What Cloudflare suggests is interesting and almost great — ditch CAPTCHA altogether and use “physical authentication devices” instead. This means things like YubiKey or even your mobile’s built-in NFC reader to prove your identity to a website and allow entry. Now, this might set off an alarm for you — surely using a unique security key, even an encrypted one, makes you identifiable and, therefore, trackable across the web? Well, Cloudforce’s answer rings eerily similar to FLoC — the keys aren’t actually unique as in “one per person”. They’re unique per batch of hardware issued, which means you will share the key with, say, 1,000 other people. So, you’re identified as part of a certain flock, to borrow Google’s terminology, and you and other users from this digital family go about web browsing. What this doesn’t account for is group and broad tracking as well as the idea that a single key acquisition could be traced to a user, meaning your encrypted key turns into shackles instead of a path to freedom.
So who needs cookies when you can sell the promise of more efficient browsing and, with it, a less invasive yet still workable way to track people? Certainly, Cloudflare’s new idea is far from the worst out there. It’s not ideal, though, and we’ve been making do with half-solutions for a long time.

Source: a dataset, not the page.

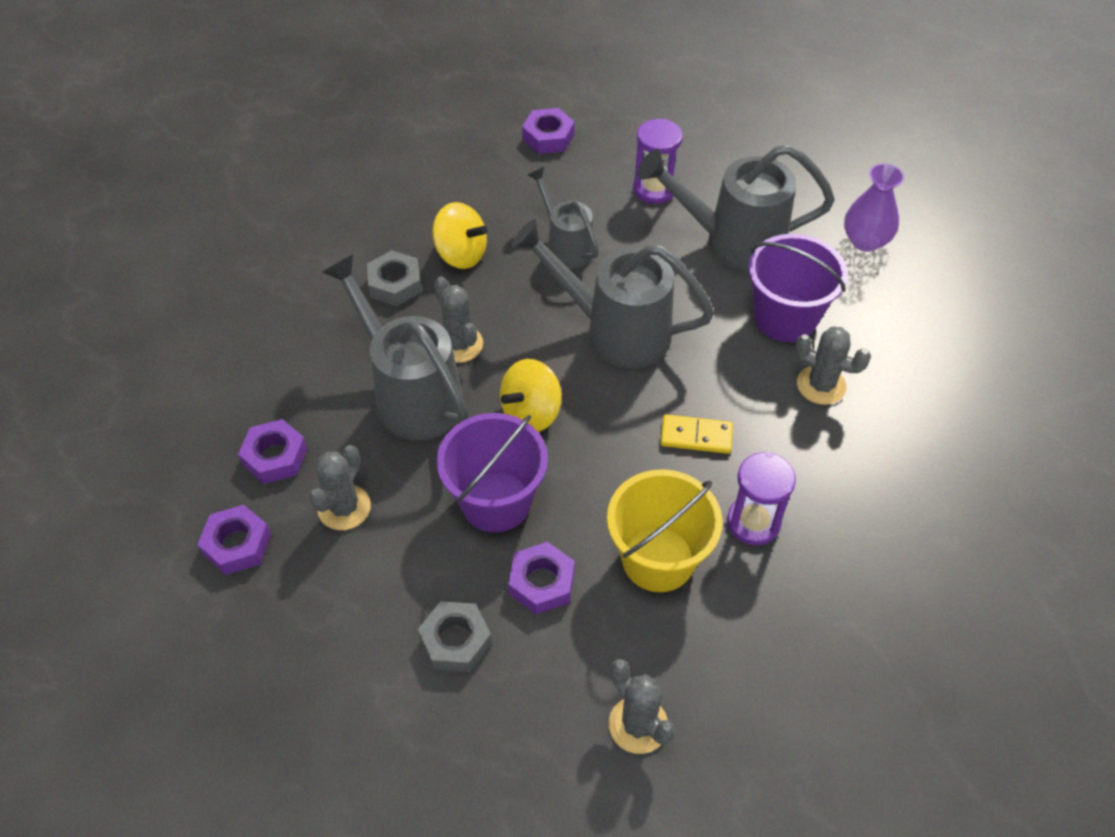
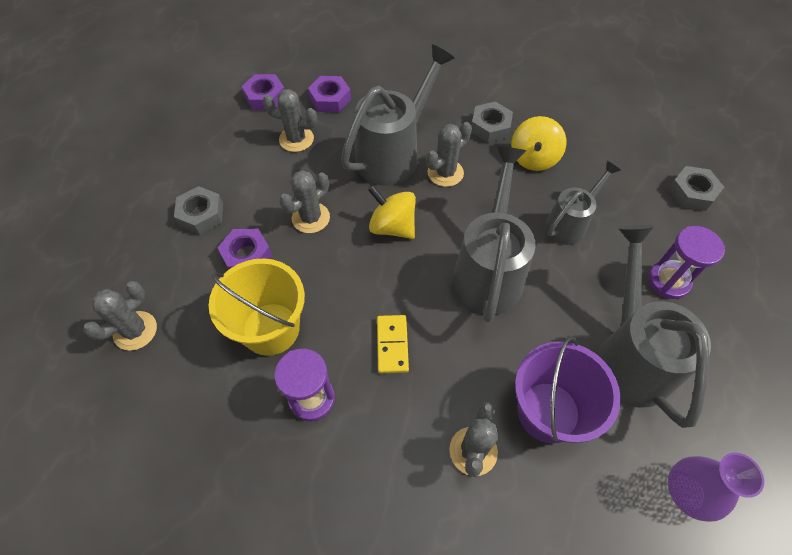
camera: 80 degrees right, 5 degrees up
(496, 501) = (311, 218): purple bucket -> grey cactus
(548, 137) = (692, 193): purple nut -> grey nut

With cookies on the way out, the race is on to see what becomes the next big thing in tracking. Realistically, I would put my bets on Google because, even with all the negative reception, the company is too massive to overtake. This means that FLoC or any of its offshoots will only fail if Google decides so or a big enough competitor rises.
For now, as a consumer, you can and should contribute to the hindering of tracking — by using privacy-conscious software, no-track add-ons, or services that don’t track their users.